It is funny, when I look at Barbie, it reminds me of who i was and who I am now. It all started because of a cute look i wanted to have, but many hours at the gym, and my passion for glamour had turned me into some sort of Barbie. Needless to say, I have always been that type of girl, the one that has a light side on the outside filled with cuteness and sweetness. My friends know this side, and then i have the bitch inside of me. Mean as you can only imagine, without a doubt ready to tell off anyone i don’t like and not feel remorse right after that. It is a darker side that has been brewing inside this Barbie girl, the side that evens out who I am but that defines me with my own personality. It is who I am, and now that i skimmed through half of my life for you guys, you know a little bit more about me that you did yesterday. There is so much more into my life you’ll get to know as this blog develops,,,,, from swinging, to married, to exploring life,,,, I am that Barbie Doll with a unique twist and without an EmO bone in my body i can truly say my personality is one you won’t find out there in the world….

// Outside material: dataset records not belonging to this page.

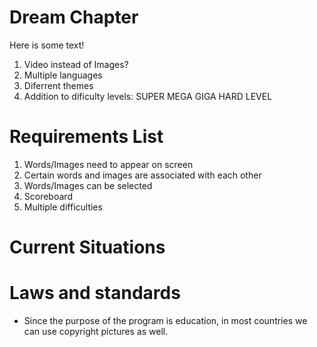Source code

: # Dream Chapter
Here is some text!
1. Video instead of Images?
2. Multiple languages
3. Diferrent themes
4. Addition to dificulty levels: SUPER MEGA GIGA HARD LEVEL

# Requirements List
1. Words/Images need to appear on screen
2. Certain words and images are associated with each other
3. Words/Images can be selected
4. Scoreboard 
5. Multiple difficulties

# Current Situations  

# Laws and standards
- Since the purpose of the program is education, in most countries we can use copyright pictures as well.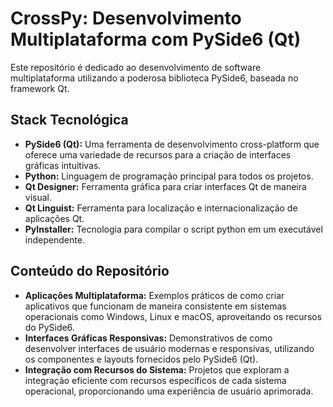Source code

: # CrossPy: Desenvolvimento Multiplataforma com PySide6 (Qt)

Este repositório é dedicado ao desenvolvimento de software multiplataforma utilizando a poderosa biblioteca PySide6, baseada no framework Qt. 

## Stack Tecnológica
- **PySide6 (Qt):** Uma ferramenta de desenvolvimento cross-platform que oferece uma variedade de recursos para a criação de interfaces gráficas intuitivas.
- **Python:** Linguagem de programação principal para todos os projetos.
- **Qt Designer:** Ferramenta gráfica para criar interfaces Qt de maneira visual.
- **Qt Linguist:** Ferramenta para localização e internacionalização de aplicações Qt.
- **PyInstaller:** Tecnologia para compilar o script python em um executável independente.

## Conteúdo do Repositório
- **Aplicações Multiplataforma:** Exemplos práticos de como criar aplicativos que funcionam de maneira consistente em sistemas operacionais como Windows, Linux e macOS, aproveitando os recursos do PySide6.
- **Interfaces Gráficas Responsivas:** Demonstrativos de como desenvolver interfaces de usuário modernas e responsivas, utilizando os componentes e layouts fornecidos pelo PySide6 (Qt).
- **Integração com Recursos do Sistema:** Projetos que exploram a integração eficiente com recursos específicos de cada sistema operacional, proporcionando uma experiência de usuário aprimorada.

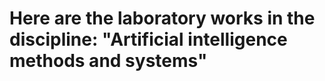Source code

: # **Here are the laboratory works in the discipline: "Artificial intelligence methods and systems"**

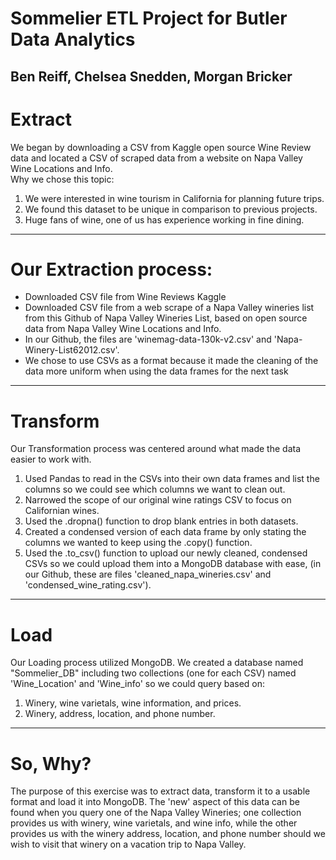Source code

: # Sommelier ETL Project for Butler Data Analytics

Ben Reiff, Chelsea Snedden, Morgan Bricker
---
# Extract
We began by downloading a CSV from Kaggle open source Wine Review data and located a CSV of scraped data from a website on Napa Valley Wine Locations and Info.</br>
Why we chose this topic:
1. We were interested in wine tourism in California for planning future trips.
2. We found this dataset to be unique in comparison to previous projects.
3. Huge fans of wine, one of us has experience working in fine dining.
---
# Our Extraction process:
- Downloaded CSV file from Wine Reviews Kaggle
- Downloaded CSV file from a web scrape of a Napa Valley wineries list from this Github of Napa Valley Wineries List, based on open source data from Napa Valley Wine Locations and Info.
- In our Github, the files are 'winemag-data-130k-v2.csv' and 'Napa-Winery-List62012.csv'.
- We chose to use CSVs as a format because it made the cleaning of the data more uniform when using the data frames for the next task
---
# Transform
Our Transformation process was centered around what made the data easier to work with.
1. Used Pandas to read in the CSVs into their own data frames and list the columns so we could see which columns we want to clean out.
2. Narrowed the scope of our original wine ratings CSV to focus on Californian wines.
3. Used the .dropna() function to drop blank entries in both datasets.
4. Created a condensed version of each data frame by only stating the columns we wanted to keep using the .copy() function.
5. Used the .to_csv() function to upload our newly cleaned, condensed CSVs so we could upload them into a MongoDB database with ease, (in our Github, these are files 'cleaned_napa_wineries.csv' and 'condensed_wine_rating.csv').
---
# Load
Our Loading process utilized MongoDB.
We created a database named "Sommelier_DB" including two collections (one for each CSV) named 'Wine_Location' and 'Wine_info' so we could query based on:
1. Winery, wine varietals, wine information, and prices.
2. Winery, address, location, and phone number.
---
# So, Why?
The purpose of this exercise was to extract data, transform it to a usable format and load it into MongoDB.
The 'new' aspect of this data can be found when you query one of the Napa Valley Wineries; one collection provides us with winery, wine varietals, and wine info, while the other provides us with the winery address, location, and phone number should we wish to visit that winery on a vacation trip to Napa Valley.

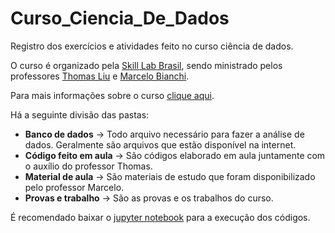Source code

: # Curso_Ciencia_De_Dados
Registro dos exercícios e atividades feito no curso ciência de dados.

O curso é organizado pela <a href ="https://skilllabbrasil.com.br/">Skill Lab Brasil</a>, sendo ministrado pelos professores <a href ="https://www.linkedin.com/in/thomasliualmeida/">Thomas Liu</a> e <a href = https://www.linkedin.com/in/marcelo-bianchi-msc-eng-aa183612/>Marcelo Bianchi</a>.

Para mais informações sobre o curso <a href="https://skilllabbrasil.com.br/paravoce/data-science">clique aqui</a>.

Há a seguinte divisão das pastas:
* **Banco de dados** -> Todo arquivo necessário para fazer a análise de dados. Geralmente são arquivos que estão disponível na internet. 
* **Código feito em aula** -> São códigos elaborado em aula juntamente com o auxílio do professor Thomas.
* **Material de aula** -> São materiais de estudo que foram disponibilizado pelo professor Marcelo.
* **Provas e trabalho** -> São as provas e os trabalhos do curso.

É recomendado baixar o <a href="https://jupyter.org/">jupyter notebook</a> para a execução dos códigos. 
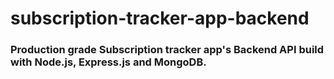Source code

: # subscription-tracker-app-backend

### Production grade Subscription tracker app's Backend API build with Node.js, Express.js and MongoDB.
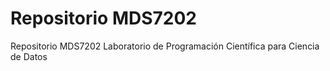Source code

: # Repositorio MDS7202
Repositorio MDS7202 Laboratorio de Programación Científica para Ciencia de Datos
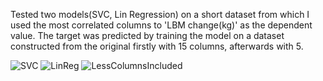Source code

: Tested two models(SVC, Lin Regression) on a short dataset from which I used the most correlated columns to 'LBM change(kg)' as the dependent value.
The target was predicted by training the model on a dataset constructed from the original firstly with 15 columns, afterwards with 5.

![SVC](https://github.com/user-attachments/assets/f2f2dfc6-0813-4e03-9e70-5c2debe2eb2f)
![LinReg](https://github.com/user-attachments/assets/ff0812f4-2b5c-4268-9ef2-0f81640465cc)
![LessColumnsIncluded](https://github.com/user-attachments/assets/d3877b8e-3212-4caa-a04c-d707a9e27df5)
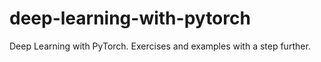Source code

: # deep-learning-with-pytorch
Deep Learning with PyTorch. Exercises and examples with a step further.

Have a nice Saturday my peeps 🙂

Emily Salazar.

One Response to Barbie Doll
  1. Joe

    February 12, 2014 at 4:12 am

    That is awesome, glamour Barbie. Reminds me of when I read “Bare” by Elizabeth eaves, it’s about her time as a stripper before she became a writer. She said she had total power on stage and men would beg for her attention, she loved it. I’m sure you could write a novel about weak men you’ve had influence over.